**WORK REQUIRED:** Your answer must be an exact copy of the lines from the one containing "Identify the document" through the last line of the records below, with no pictures; please include nothing else.
======== SUPPLIED DATA ========
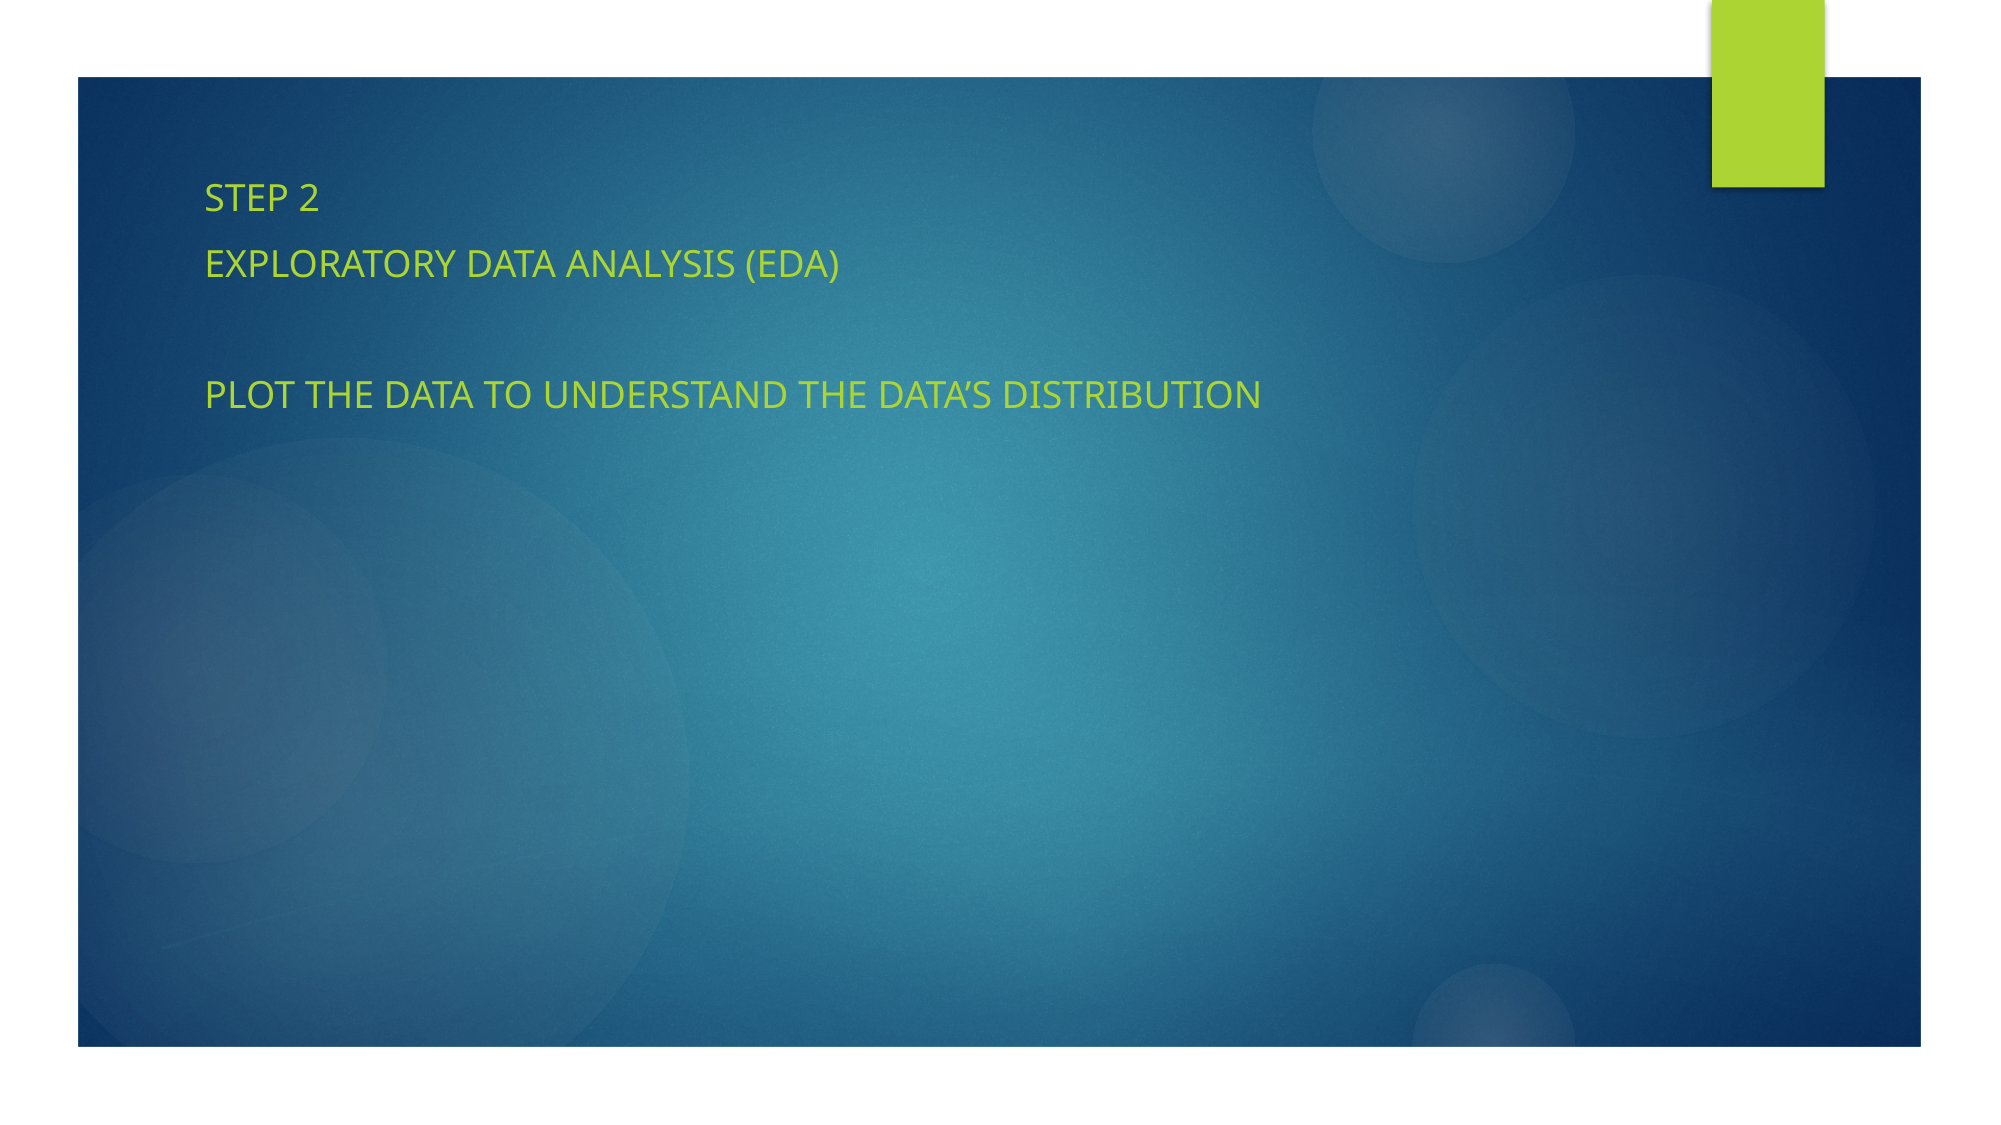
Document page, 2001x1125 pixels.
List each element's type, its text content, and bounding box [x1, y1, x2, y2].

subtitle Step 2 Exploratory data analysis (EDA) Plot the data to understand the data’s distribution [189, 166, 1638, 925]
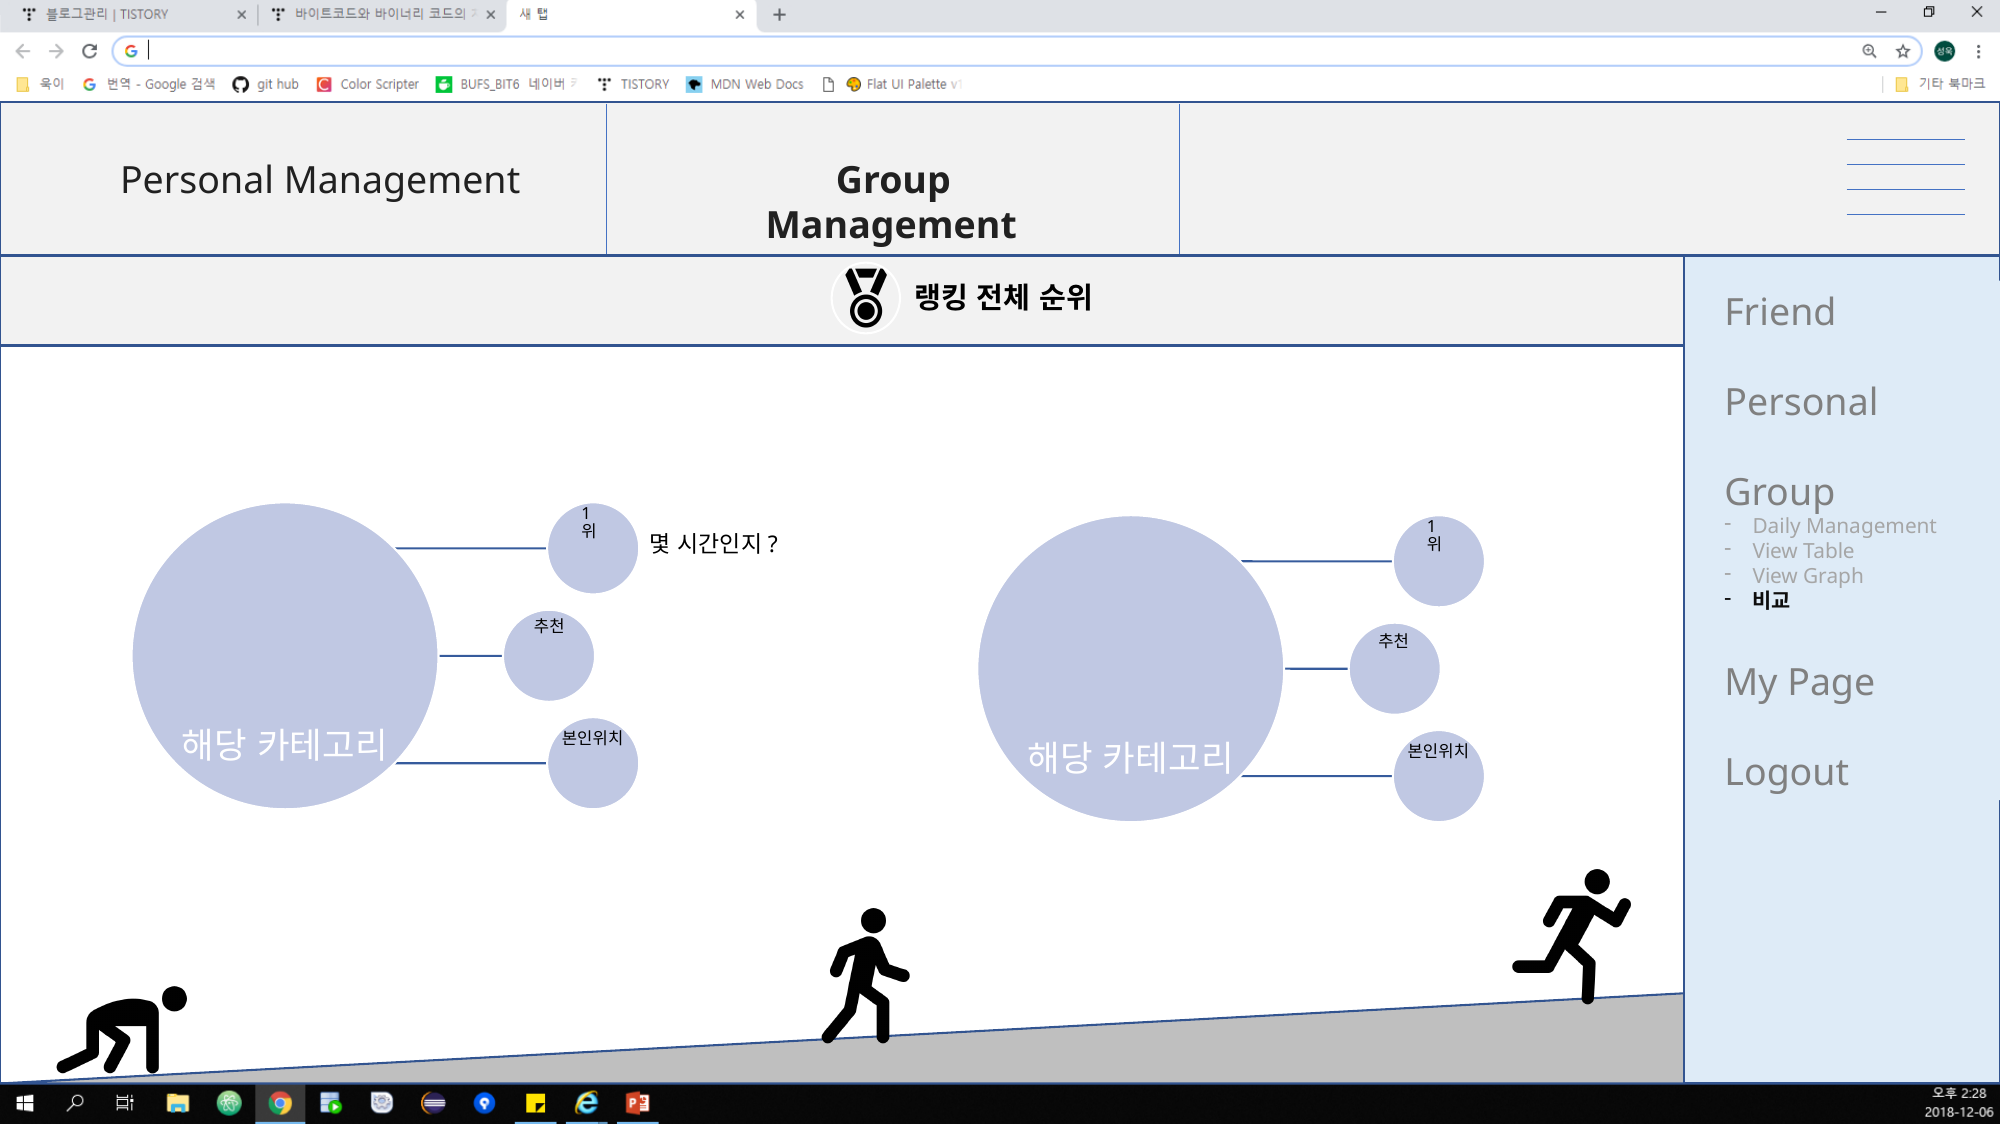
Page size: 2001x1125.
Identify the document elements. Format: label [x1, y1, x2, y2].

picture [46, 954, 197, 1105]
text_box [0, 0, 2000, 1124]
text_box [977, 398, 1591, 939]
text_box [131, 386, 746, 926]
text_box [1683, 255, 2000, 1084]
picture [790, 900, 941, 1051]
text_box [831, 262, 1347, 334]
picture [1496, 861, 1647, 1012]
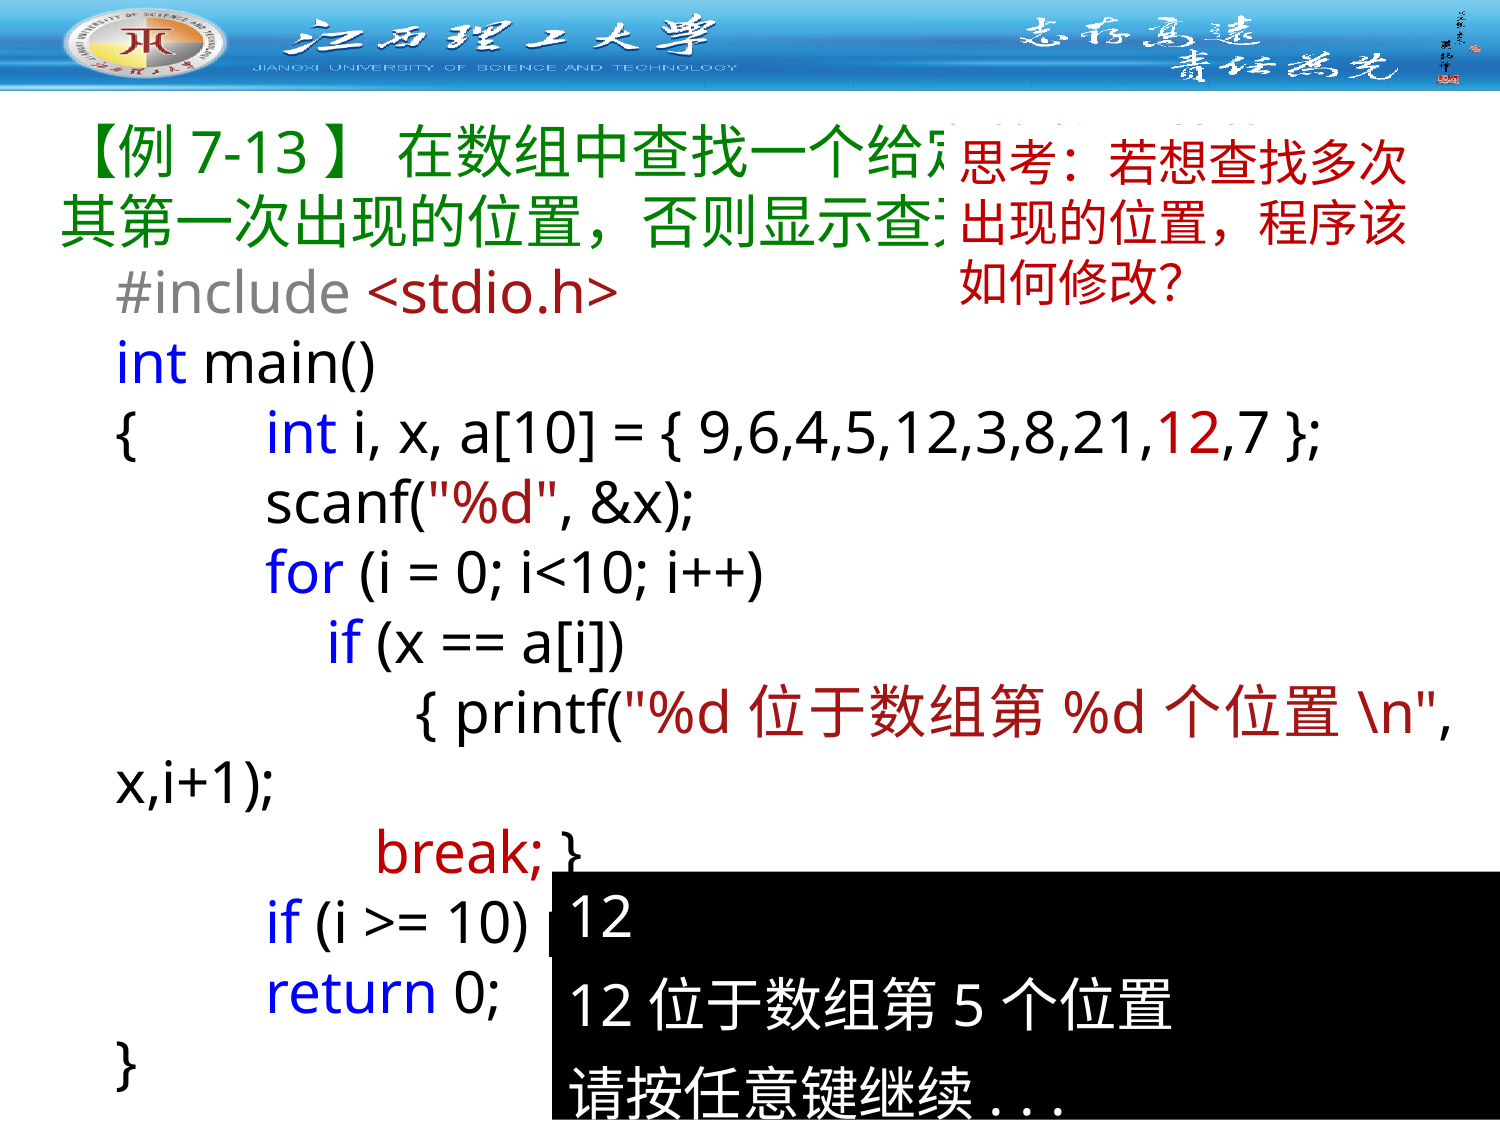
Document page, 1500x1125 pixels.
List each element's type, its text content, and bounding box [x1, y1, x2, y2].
========
**RESPONSE BELOW:**
Identify the document elements. Format: label [x1, y1, x2, y2].

picture [46, 954, 197, 1105]
text_box [0, 0, 2000, 1124]
text_box [977, 398, 1591, 939]
text_box [131, 386, 746, 926]
text_box [1683, 255, 2000, 1084]
picture [790, 900, 941, 1051]
text_box [831, 262, 1347, 334]
picture [1496, 861, 1647, 1012]
Document page, 1500x1125 pixels.
List each element's type, its text content, and bounding box [x1, y1, x2, y2].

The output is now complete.